7516 Background: PCNSL is a diffuse large B cell lymphoma confined to the CNS. Pomalidomide (POM) is a novel immunomodulatory agent with excellent CNS penetration (~40%) based on CNS PK analysis in rats and pre-clinical therapeutic activity against CNS lymphoma. Methods: A Phase I clinical trial was undertaken to determine the maximal tolerated dose (MTD) of POM, safety profile and overall response rate (ORR). Treatment consists of POM daily for 21 days every 28 days in combination with dexamethasone 40 mg PO weekly for two cycles followed by POM alone in subsequent cycles until progression or intolerance. 4 dose escalation levels of POM (3mg, 5mg, 7mg, and 10 mg) were planned. Thromboprophylaxis with oral anticoagulant or aspirin was required. MTD determination has been completed and expansion of the MTD cohort is ongoing. Therapeutic responses were evaluated per the international PCNSL collaborative group (IPCG) criteria after 2 cycles of treatment. The trial is registered with ClinicalTrials.gov (#NCT01722305). Results: 21 of 25 patients accrued were eligible for assessment. The MTD was determined to be 5 mg qd for 21 days every 28 days. Two DLTs were seen at dose level 3 (Grade 3 dyspnea and grade 4 thrombocytopenia). One DLT was seen in the expanded MTD cohort (Grade 4 neutropenia and lymphocytopenia). ORR for the study (9/21) was 43% (95% CI- 22%, 66%) with 4 CR, 1 CRu and 4 PR. 3 responders completed 2, 4, and 6 cycles before progression. 6 responders have completed 4, 5, 6, 10, 12, and 32 cycles and remain on treatment. ORR for the MTD dose level was (5/12) 42% (95% CI- 15%, 72%) with 3 CR and 2 PR. 2 patients had stable disease (SD). Pseudo-progression was seen in 1 patient.
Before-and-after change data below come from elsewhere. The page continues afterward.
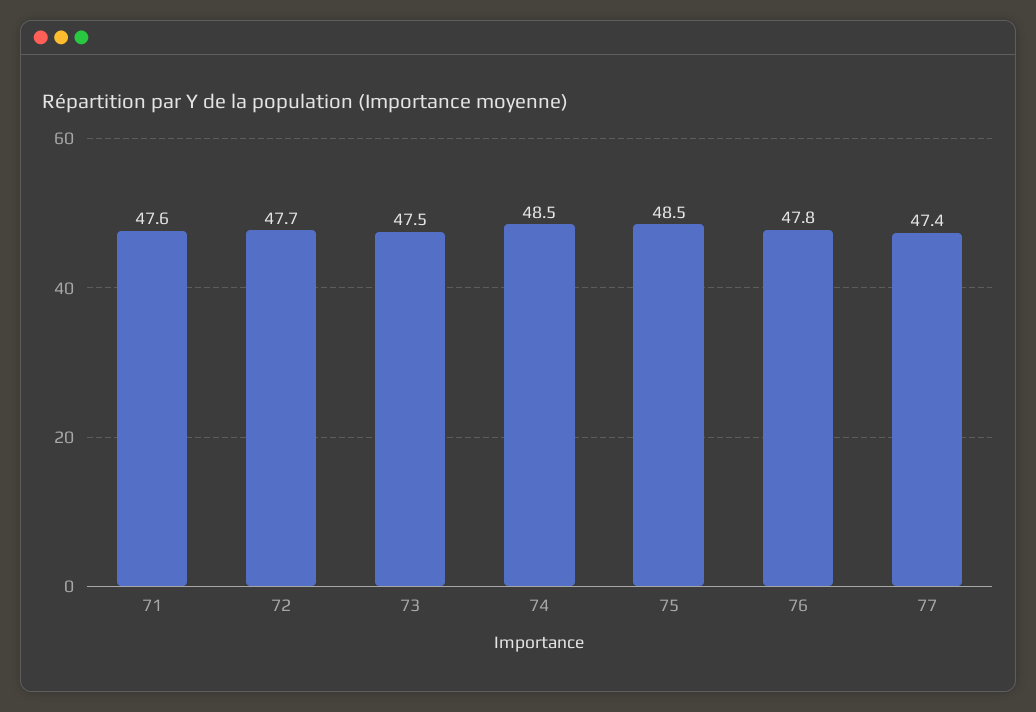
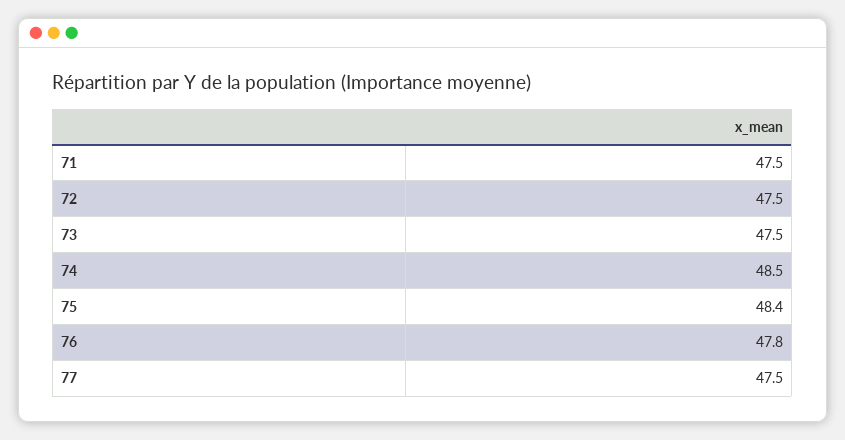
  {
-   "71": 47.6,
+   "71": 47.5,
-   "72": 47.7,
+   "72": 47.5,
    "73": 47.5,
    "74": 48.5,
-   "75": 48.5,
+   "75": 48.4,
    "76": 47.8,
-   "77": 47.4
+   "77": 47.5
  }

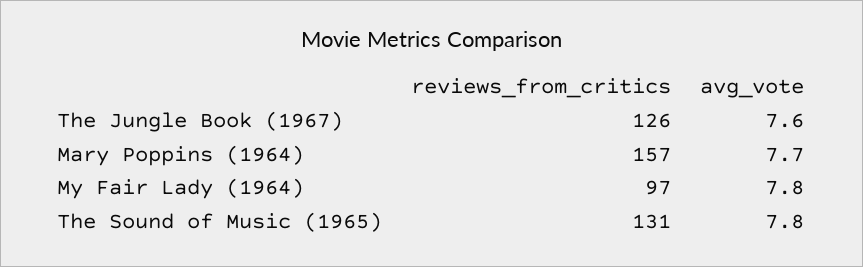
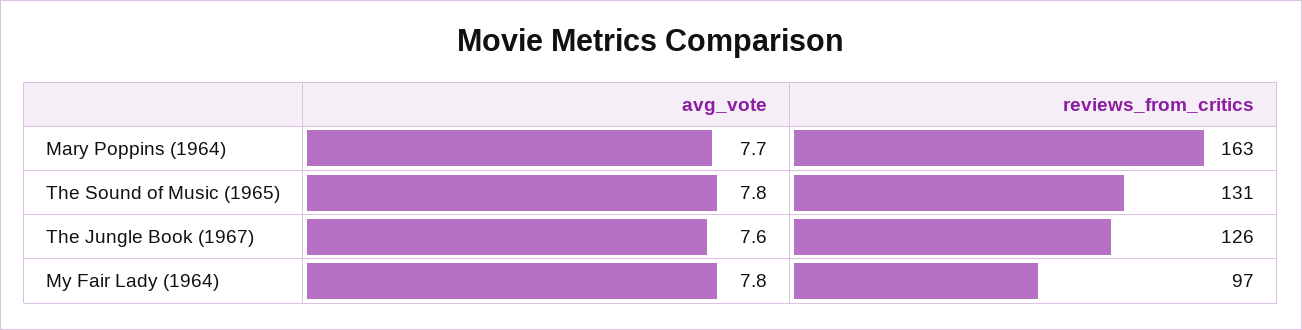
  {
    "reviews_from_critics": {
      "The Jungle Book (1967)": 126,
-     "Mary Poppins (1964)": 157,
+     "Mary Poppins (1964)": 163,
      "My Fair Lady (1964)": 97,
      "The Sound of Music (1965)": 131
    },
    "avg_vote": {
      "The Jungle Book (1967)": 7.6,
      "Mary Poppins (1964)": 7.7,
      "My Fair Lady (1964)": 7.8,
      "The Sound of Music (1965)": 7.8
    }
  }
Overall, grade 3/4 toxicity was hematologic (neutropenia, anemia, and thrombocytopenia) in 38.1% and non-hematologic in 33.3% (fatigue, pneumonia, sepsis, syncope, dyspnea, hypoxia, respiratory failure and maculo-papular rash). Percent CSF/blood ratio of POM was determined to be 19% in 1 patient. Conclusions: Pomalidomide treatment is feasible with therapeutic activity against relapsed/refractory PCNSL and should be further developed. Clinical trial information: NCT01722305.